Restate each entry below without changing a word.

────────────────

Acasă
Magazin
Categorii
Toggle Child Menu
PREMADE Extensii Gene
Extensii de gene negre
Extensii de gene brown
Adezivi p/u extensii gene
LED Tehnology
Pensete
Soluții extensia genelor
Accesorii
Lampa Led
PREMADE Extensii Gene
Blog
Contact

────────────────

Result for this task:
Acasă
Magazin
Categorii
Toggle Child Menu
PREMADE Extensii Gene
Extensii de gene negre
Extensii de gene brown
Adezivi p/u extensii gene
LED Tehnology
Pensete
Soluții extensia genelor
Accesorii
Lampa Led
PREMADE Extensii Gene
Blog
Contact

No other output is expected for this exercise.